GIVEN INFORMATION:
━━━━━━━━━━

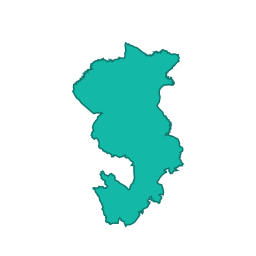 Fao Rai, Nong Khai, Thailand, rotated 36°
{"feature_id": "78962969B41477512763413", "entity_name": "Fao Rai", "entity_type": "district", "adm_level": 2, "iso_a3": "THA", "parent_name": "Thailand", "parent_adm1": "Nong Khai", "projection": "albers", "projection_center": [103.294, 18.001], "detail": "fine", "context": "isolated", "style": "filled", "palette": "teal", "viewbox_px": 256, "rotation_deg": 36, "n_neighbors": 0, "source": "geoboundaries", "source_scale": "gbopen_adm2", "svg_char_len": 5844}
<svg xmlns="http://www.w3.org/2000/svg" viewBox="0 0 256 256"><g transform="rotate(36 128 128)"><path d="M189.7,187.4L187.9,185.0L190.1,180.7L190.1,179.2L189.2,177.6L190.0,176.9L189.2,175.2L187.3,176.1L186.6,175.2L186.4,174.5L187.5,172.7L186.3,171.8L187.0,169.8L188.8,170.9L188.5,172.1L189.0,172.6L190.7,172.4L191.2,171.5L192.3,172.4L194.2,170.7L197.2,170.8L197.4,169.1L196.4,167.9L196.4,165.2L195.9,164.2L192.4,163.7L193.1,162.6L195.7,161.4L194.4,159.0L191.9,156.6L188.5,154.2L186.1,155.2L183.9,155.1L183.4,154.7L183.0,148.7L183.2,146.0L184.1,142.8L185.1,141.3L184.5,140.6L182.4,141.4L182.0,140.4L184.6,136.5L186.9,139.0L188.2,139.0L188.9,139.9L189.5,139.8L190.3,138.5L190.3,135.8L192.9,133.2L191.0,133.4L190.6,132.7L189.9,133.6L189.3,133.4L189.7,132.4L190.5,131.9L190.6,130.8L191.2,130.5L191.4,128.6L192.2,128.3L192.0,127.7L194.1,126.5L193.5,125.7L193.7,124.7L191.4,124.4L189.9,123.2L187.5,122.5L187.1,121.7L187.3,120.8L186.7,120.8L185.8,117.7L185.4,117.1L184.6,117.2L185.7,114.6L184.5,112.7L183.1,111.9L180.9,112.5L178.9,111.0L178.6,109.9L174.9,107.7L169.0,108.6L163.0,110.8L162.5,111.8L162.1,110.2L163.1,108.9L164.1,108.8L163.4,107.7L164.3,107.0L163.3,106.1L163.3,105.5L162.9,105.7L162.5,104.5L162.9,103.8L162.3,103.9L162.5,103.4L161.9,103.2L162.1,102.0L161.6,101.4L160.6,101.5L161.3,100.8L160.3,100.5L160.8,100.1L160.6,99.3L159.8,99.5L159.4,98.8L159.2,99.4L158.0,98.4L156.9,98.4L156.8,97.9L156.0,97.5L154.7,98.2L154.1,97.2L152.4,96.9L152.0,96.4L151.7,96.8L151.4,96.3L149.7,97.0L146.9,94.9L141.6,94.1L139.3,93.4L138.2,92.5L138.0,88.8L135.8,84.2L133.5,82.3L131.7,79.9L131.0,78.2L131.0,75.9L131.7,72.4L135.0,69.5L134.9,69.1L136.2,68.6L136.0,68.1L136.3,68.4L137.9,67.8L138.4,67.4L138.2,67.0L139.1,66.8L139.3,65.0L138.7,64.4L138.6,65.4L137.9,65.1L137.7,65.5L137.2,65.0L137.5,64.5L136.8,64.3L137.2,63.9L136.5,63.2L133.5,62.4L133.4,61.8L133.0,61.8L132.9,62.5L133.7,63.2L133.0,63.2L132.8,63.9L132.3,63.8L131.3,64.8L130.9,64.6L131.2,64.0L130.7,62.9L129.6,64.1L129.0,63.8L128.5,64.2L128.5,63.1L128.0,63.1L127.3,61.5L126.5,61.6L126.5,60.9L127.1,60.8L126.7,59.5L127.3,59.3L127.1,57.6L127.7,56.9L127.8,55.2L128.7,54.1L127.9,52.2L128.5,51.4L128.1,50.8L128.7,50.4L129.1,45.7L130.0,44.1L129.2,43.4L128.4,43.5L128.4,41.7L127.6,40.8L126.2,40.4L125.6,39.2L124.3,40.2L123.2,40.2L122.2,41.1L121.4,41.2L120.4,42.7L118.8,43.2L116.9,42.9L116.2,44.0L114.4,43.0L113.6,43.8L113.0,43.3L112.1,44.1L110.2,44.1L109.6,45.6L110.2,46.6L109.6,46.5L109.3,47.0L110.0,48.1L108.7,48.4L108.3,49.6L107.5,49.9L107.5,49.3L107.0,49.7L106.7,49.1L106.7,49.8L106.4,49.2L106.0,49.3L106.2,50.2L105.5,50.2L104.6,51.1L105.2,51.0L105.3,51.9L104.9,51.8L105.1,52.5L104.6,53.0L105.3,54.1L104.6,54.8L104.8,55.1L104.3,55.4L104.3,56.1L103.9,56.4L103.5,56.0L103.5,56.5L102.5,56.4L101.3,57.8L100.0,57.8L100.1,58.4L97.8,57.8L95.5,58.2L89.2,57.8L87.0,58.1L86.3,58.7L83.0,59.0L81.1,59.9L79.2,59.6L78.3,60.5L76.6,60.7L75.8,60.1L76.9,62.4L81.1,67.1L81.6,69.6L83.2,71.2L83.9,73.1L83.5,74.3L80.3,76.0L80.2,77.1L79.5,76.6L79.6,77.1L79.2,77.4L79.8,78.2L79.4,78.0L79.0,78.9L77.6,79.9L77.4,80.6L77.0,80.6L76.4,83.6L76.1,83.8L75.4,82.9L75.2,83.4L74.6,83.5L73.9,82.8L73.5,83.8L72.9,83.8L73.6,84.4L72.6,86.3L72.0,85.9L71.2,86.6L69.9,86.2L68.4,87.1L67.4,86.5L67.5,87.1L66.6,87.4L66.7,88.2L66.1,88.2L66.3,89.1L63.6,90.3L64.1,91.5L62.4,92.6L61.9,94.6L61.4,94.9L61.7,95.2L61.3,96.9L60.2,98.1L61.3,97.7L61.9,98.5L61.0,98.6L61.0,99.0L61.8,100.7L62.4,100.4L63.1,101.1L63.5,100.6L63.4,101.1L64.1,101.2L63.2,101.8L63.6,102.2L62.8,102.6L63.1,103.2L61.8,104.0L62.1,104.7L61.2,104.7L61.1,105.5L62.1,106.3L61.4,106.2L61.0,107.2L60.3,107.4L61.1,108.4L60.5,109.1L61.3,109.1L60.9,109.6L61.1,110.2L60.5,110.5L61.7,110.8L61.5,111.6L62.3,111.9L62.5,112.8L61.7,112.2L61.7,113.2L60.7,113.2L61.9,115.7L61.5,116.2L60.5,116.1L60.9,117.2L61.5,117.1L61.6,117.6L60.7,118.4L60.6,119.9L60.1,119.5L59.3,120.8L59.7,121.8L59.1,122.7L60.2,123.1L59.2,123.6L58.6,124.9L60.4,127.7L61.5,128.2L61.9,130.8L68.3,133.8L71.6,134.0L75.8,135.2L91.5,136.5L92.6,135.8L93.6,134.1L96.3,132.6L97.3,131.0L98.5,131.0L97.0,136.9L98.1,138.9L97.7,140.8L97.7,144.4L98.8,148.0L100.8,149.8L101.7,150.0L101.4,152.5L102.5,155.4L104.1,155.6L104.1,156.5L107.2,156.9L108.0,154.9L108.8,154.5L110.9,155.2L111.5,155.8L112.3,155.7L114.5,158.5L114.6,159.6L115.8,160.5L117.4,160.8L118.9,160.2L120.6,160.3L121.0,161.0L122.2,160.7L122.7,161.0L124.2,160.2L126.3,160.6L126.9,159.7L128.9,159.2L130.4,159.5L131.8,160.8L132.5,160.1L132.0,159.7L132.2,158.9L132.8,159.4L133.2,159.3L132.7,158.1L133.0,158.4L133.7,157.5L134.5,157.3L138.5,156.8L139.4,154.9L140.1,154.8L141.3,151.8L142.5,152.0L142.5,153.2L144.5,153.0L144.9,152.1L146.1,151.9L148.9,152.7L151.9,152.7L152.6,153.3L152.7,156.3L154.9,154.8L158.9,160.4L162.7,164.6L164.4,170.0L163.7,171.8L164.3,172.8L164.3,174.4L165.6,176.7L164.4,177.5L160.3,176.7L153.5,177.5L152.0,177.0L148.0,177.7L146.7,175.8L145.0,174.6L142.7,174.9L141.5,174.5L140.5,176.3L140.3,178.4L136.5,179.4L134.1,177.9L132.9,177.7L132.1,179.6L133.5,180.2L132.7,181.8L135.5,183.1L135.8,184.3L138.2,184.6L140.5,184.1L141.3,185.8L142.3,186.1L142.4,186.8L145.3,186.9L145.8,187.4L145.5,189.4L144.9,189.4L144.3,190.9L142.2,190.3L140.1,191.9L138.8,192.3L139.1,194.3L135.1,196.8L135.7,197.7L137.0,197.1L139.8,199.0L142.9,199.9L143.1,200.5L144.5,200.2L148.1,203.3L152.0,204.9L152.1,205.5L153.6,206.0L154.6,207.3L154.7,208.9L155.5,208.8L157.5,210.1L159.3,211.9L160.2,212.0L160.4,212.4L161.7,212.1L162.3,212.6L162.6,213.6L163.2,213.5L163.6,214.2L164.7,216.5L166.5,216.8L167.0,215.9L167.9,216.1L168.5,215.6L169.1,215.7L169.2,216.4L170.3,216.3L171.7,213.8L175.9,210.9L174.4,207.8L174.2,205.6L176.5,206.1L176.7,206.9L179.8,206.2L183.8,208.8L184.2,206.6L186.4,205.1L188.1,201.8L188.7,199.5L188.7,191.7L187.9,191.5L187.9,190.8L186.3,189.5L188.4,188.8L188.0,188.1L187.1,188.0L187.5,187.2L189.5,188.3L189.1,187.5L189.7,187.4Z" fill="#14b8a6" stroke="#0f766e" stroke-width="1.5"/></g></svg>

━━━━━━━━━━

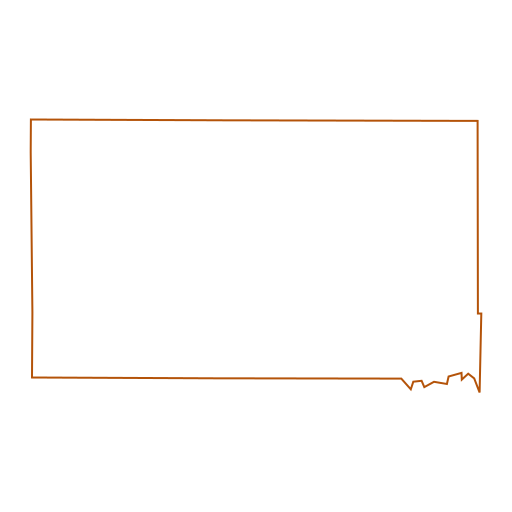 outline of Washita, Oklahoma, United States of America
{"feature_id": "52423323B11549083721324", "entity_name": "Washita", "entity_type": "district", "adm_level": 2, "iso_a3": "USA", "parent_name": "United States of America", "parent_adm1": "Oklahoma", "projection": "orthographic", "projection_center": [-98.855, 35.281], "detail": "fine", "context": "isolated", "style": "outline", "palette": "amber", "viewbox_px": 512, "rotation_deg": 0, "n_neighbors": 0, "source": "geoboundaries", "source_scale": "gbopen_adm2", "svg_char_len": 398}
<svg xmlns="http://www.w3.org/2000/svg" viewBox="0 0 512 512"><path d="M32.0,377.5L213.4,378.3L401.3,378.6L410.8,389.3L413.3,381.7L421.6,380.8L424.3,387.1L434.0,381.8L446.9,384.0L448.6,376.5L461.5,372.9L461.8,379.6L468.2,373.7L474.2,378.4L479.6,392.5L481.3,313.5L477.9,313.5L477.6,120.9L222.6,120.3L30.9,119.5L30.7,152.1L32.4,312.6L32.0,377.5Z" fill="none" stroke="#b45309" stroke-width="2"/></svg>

━━━━━━━━━━

REQUEST: Collect each line of the material above that contains the string "style" and copy every such line in full. Case counts.

SOLUTION TO THIS EXERCISE:
{"feature_id": "78962969B41477512763413", "entity_name": "Fao Rai", "entity_type": "district", "adm_level": 2, "iso_a3": "THA", "parent_name": "Thailand", "parent_adm1": "Nong Khai", "projection": "albers", "projection_center": [103.294, 18.001], "detail": "fine", "context": "isolated", "style": "filled", "palette": "teal", "viewbox_px": 256, "rotation_deg": 36, "n_neighbors": 0, "source": "geoboundaries", "source_scale": "gbopen_adm2", "svg_char_len": 5844}
{"feature_id": "52423323B11549083721324", "entity_name": "Washita", "entity_type": "district", "adm_level": 2, "iso_a3": "USA", "parent_name": "United States of America", "parent_adm1": "Oklahoma", "projection": "orthographic", "projection_center": [-98.855, 35.281], "detail": "fine", "context": "isolated", "style": "outline", "palette": "amber", "viewbox_px": 512, "rotation_deg": 0, "n_neighbors": 0, "source": "geoboundaries", "source_scale": "gbopen_adm2", "svg_char_len": 398}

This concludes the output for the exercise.